◆ **Activity**:
What do the lines say from the one containing "For every layout element, output its label and" to the end of the records? Restate them word for word, and only those.

◆ **Document layout analysis data**:

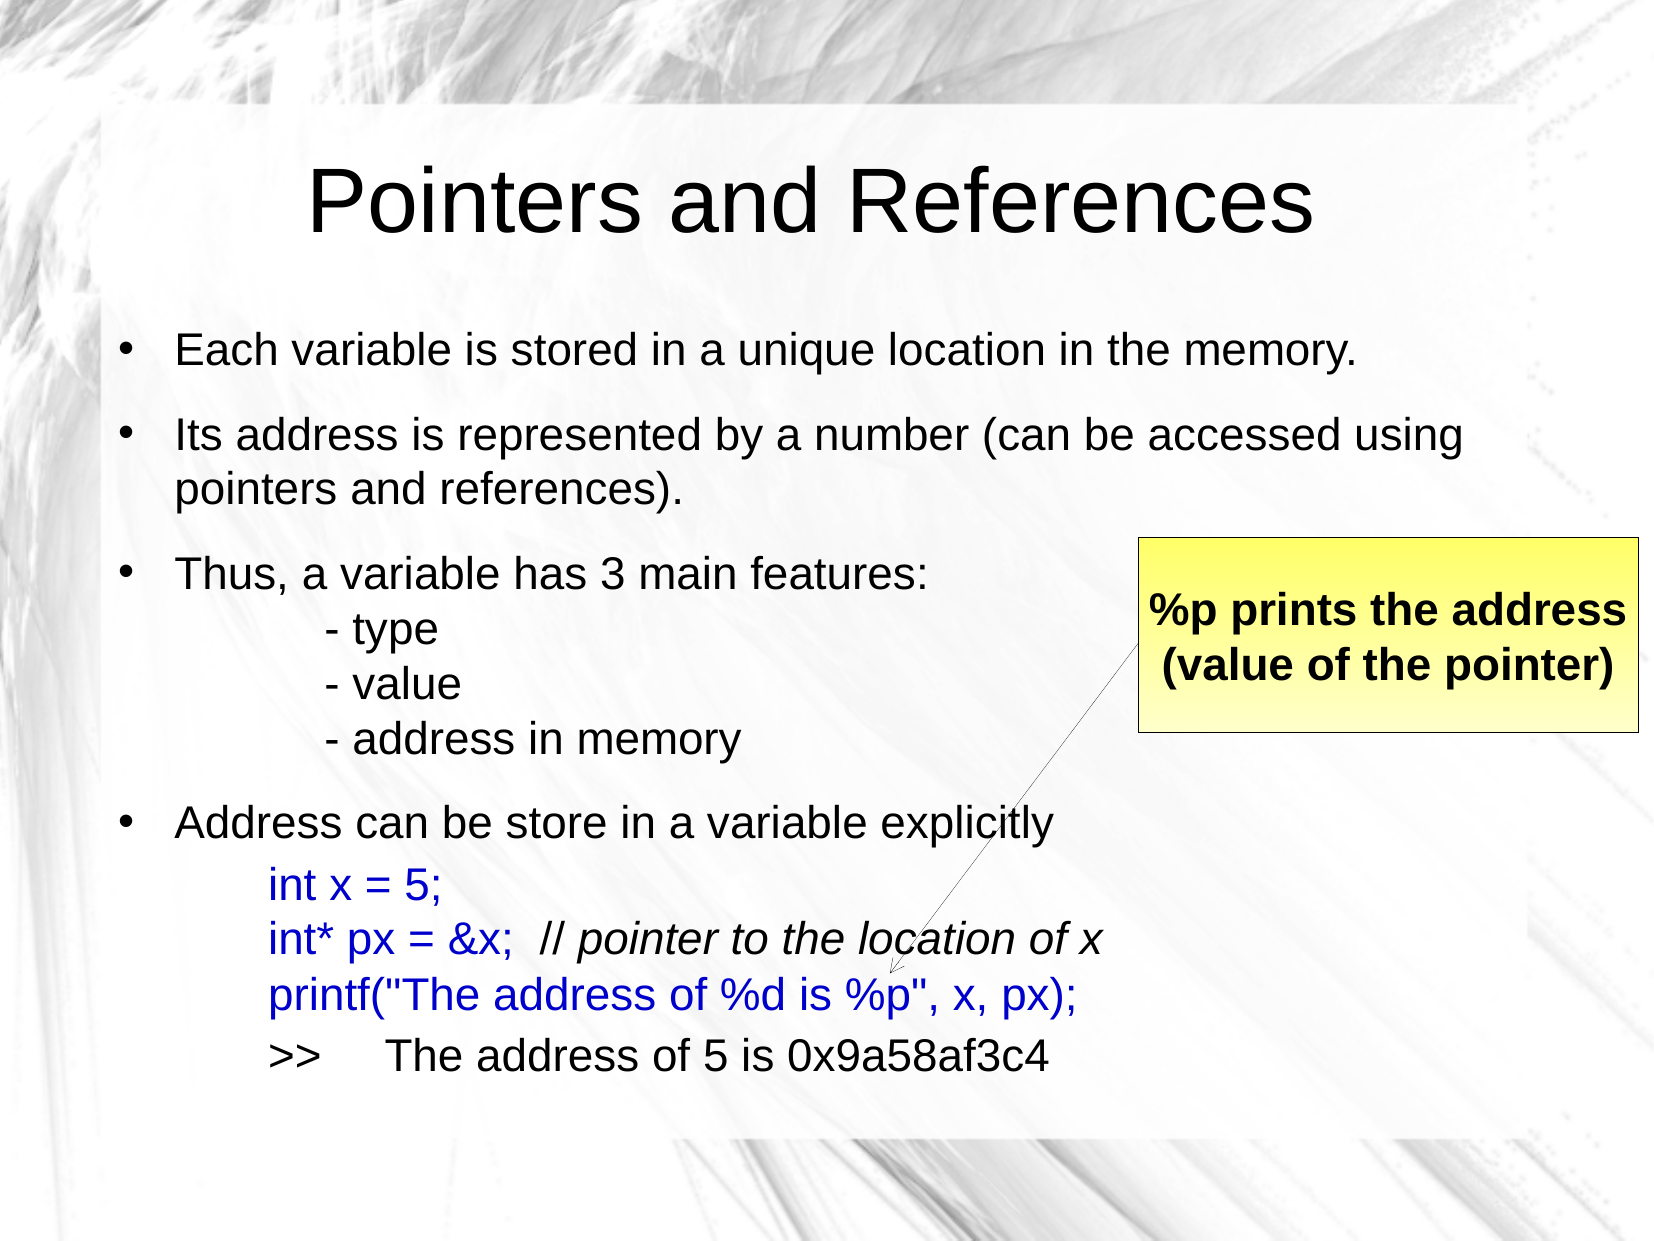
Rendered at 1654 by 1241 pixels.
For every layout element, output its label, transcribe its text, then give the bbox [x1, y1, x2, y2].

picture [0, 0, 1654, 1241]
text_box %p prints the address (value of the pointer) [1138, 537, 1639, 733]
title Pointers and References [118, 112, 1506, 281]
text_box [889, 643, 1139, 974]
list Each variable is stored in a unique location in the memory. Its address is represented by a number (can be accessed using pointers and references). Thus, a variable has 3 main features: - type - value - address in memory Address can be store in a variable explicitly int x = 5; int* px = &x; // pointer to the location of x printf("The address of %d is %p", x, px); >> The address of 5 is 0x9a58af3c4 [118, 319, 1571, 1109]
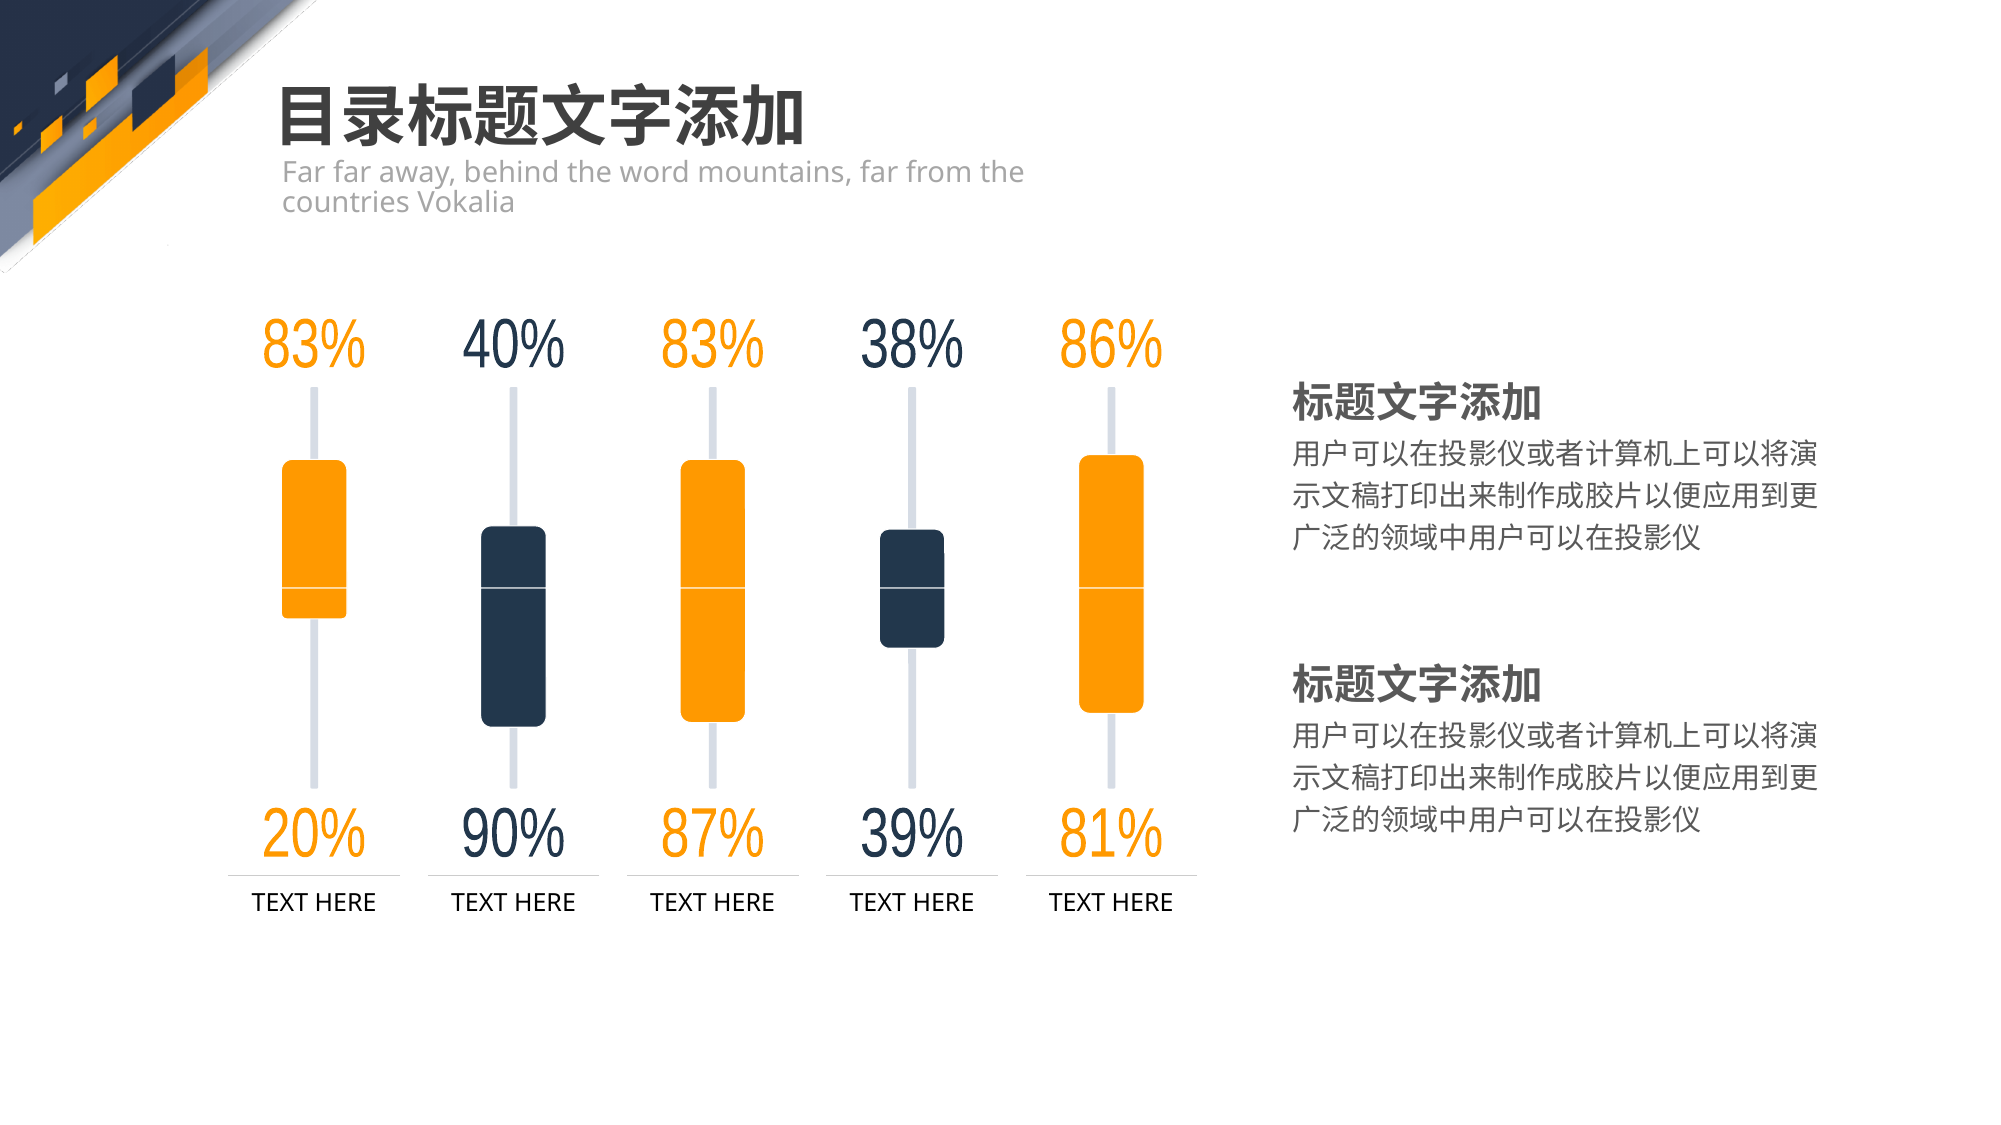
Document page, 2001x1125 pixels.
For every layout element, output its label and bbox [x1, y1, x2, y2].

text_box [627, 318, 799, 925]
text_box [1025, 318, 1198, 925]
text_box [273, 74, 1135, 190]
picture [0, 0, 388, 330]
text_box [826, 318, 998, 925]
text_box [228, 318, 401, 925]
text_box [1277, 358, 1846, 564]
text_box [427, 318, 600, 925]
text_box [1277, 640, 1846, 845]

◆ **Finished task**:
For every layout element, output its label and bbox [x1, y1, x2, y2].

text_box [627, 318, 799, 925]
text_box [1025, 318, 1198, 925]
text_box [273, 74, 1135, 190]
picture [0, 0, 388, 330]
text_box [826, 318, 998, 925]
text_box [228, 318, 401, 925]
text_box [1277, 358, 1846, 564]
text_box [427, 318, 600, 925]
text_box [1277, 640, 1846, 845]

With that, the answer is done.